Adam Bultman writes:
For about 6 months, it was only the one "large" server (The ~22k user
one) and things ran fine. We have a Foundry SI4G load balancer which we
were using to load balance LDAP requests over 3 servers (one linux, two
solaris.)
What we found is that Courier-authdaemon will make a heck of a lot of
connections to LDAP, and never close them down
No, it doesn't. Each authdaemon will open exactly one LDAP connection, that
will remain open as long as authdaemon is running, or until there's 1-2
minutes of inactivity. There may be a temporary second connection, if you
use authenticated binds, but there will never be more than two persistent
LDAP connections from a single authdaemon processes.
I have also tried changing the number of daemons that the authdaemon
fires up, but that doesn't seem to make much of a difference. It has
ranged from 500 to 55 (I have it at 55 currently) but no matter what,
courier tempfails and irritates the users.
55 connections is required for, maybe, Yahoo or AOL. For you, it's overkill,
and the default of five authdaemon processes should be sufficient.

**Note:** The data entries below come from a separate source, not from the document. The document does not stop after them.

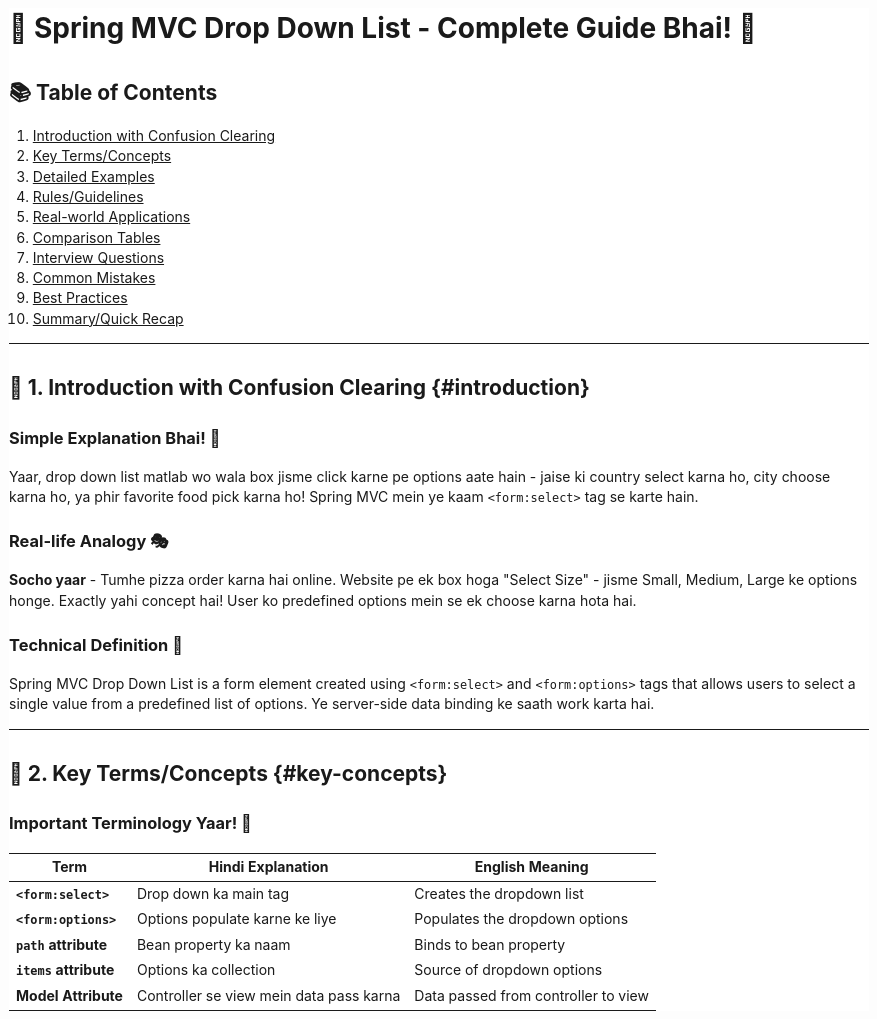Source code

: # 🎯 Spring MVC Drop Down List - Complete Guide Bhai! 🚀

## 📚 Table of Contents
1. [Introduction with Confusion Clearing](#introduction)
2. [Key Terms/Concepts](#key-concepts)  
3. [Detailed Examples](#detailed-examples)
4. [Rules/Guidelines](#rules-guidelines)
5. [Real-world Applications](#real-world-applications)
6. [Comparison Tables](#comparison-tables)
7. [Interview Questions](#interview-questions)
8. [Common Mistakes](#common-mistakes)
9. [Best Practices](#best-practices)
10. [Summary/Quick Recap](#summary)

---

## 🌟 1. Introduction with Confusion Clearing {#introduction}

### Simple Explanation Bhai! 🤔
Yaar, drop down list matlab wo wala box jisme click karne pe options aate hain - jaise ki country select karna ho, city choose karna ho, ya phir favorite food pick karna ho! Spring MVC mein ye kaam `<form:select>` tag se karte hain.

### Real-life Analogy 🎭
**Socho yaar** - Tumhe pizza order karna hai online. Website pe ek box hoga "Select Size" - jisme Small, Medium, Large ke options honge. Exactly yahi concept hai! User ko predefined options mein se ek choose karna hota hai.

### Technical Definition 📖
Spring MVC Drop Down List is a form element created using `<form:select>` and `<form:options>` tags that allows users to select a single value from a predefined list of options. Ye server-side data binding ke saath work karta hai.

---

## 🔑 2. Key Terms/Concepts {#key-concepts}

### Important Terminology Yaar! 📝

| Term | Hindi Explanation | English Meaning |
|------|------------------|-----------------|
| **`<form:select>`** | Drop down ka main tag | Creates the dropdown list |
| **`<form:options>`** | Options populate karne ke liye | Populates the dropdown options |
| **`path` attribute** | Bean property ka naam | Binds to bean property |
| **`items` attribute** | Options ka collection | Source of dropdown options |
| **Model Attribute** | Controller se view mein data pass karna | Data passed from controller to view |
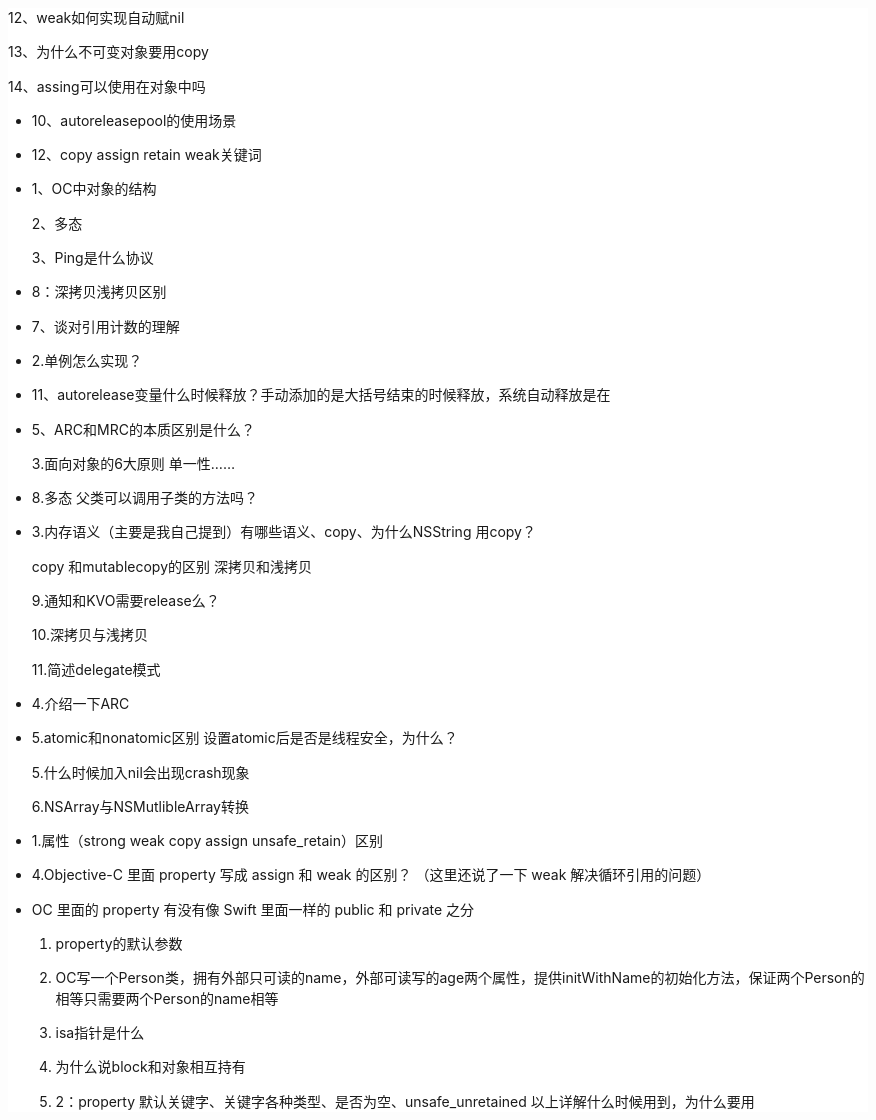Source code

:   12、weak如何实现自动赋nil

  13、为什么不可变对象要用copy

  14、assing可以使用在对象中吗

- 10、autoreleasepool的使用场景

- 12、copy assign retain weak关键词

- 1、OC中对象的结构

  2、多态

  3、Ping是什么协议

- 8：深拷贝浅拷贝区别

- 7、谈对引用计数的理解

- 2.单例怎么实现？

- 11、autorelease变量什么时候释放？手动添加的是大括号结束的时候释放，系统自动释放是在

- 5、ARC和MRC的本质区别是什么？

  3.面向对象的6大原则 单一性……

- 8.多态 父类可以调用子类的方法吗？

- 3.内存语义（主要是我自己提到）有哪些语义、copy、为什么NSString 用copy？

  copy 和mutablecopy的区别    深拷贝和浅拷贝

  9.通知和KVO需要release么？

  10.深拷贝与浅拷贝

  11.简述delegate模式

- 4.介绍一下ARC

- 5.atomic和nonatomic区别  设置atomic后是否是线程安全，为什么？

  5.什么时候加入nil会出现crash现象

  6.NSArray与NSMutlibleArray转换

- 1.属性（strong weak copy assign unsafe_retain）区别

- 4.Objective-C 里面 property 写成 assign 和 weak 的区别？
  （这里还说了一下 weak 解决循环引用的问题）

- OC 里面的 property 有没有像 Swift 里面一样的 public 和 private 之分

  1. property的默认参数

  2. OC写一个Person类，拥有外部只可读的name，外部可读写的age两个属性，提供initWithName的初始化方法，保证两个Person的相等只需要两个Person的name相等

  3. isa指针是什么

  4. 为什么说block和对象相互持有

  5. 2：property 默认关键字、关键字各种类型、是否为空、unsafe_unretained 以上详解什么时候用到，为什么要用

Assuming a very generous 100 milliseconds per LDAP lookup, a single
authdaemon process will handle ten lookups per second. Five of them will
handle fifty a second, three hundred a minute, and 18,000 per hour.
So, unless all of your 22K users logs on more often than once an hour, five
connections will be more than enough.
I'm at the end of my rope, and I can't figure out what to do next. Any
help would be appreciated.
More than likely your load balancer is broken, and must be fixed. My guess
is that it assumes that LDAP connections are short term connections. And
they are, with most simple-minded LDAP clients, that bind, query, and
disconnect. Authdaemon is more efficient than that. It opens a connection
and holds it open, avoiding the utterly useless waste of time for connecting
and disconnecting from the LDAP server, for each authentication time.
Each authdaemon is probably connecting to your LDAP server, through your
load balancer, with the first authentication attempt. After the response is
received, the load balancer assumes that the connection is no longer needed,
and drops it from its memory, but as far as the authdaemon and LDAP server
is concerned, it's still a valid connection.
With the next connection attempt, authdaemon gets a broken socket
indication, since the load balancer has dropped the first connection from
memory, and automatically reconnects to the LDAP server, that still thinks
the first connection exists.
It won't take long before everything comes crashing down.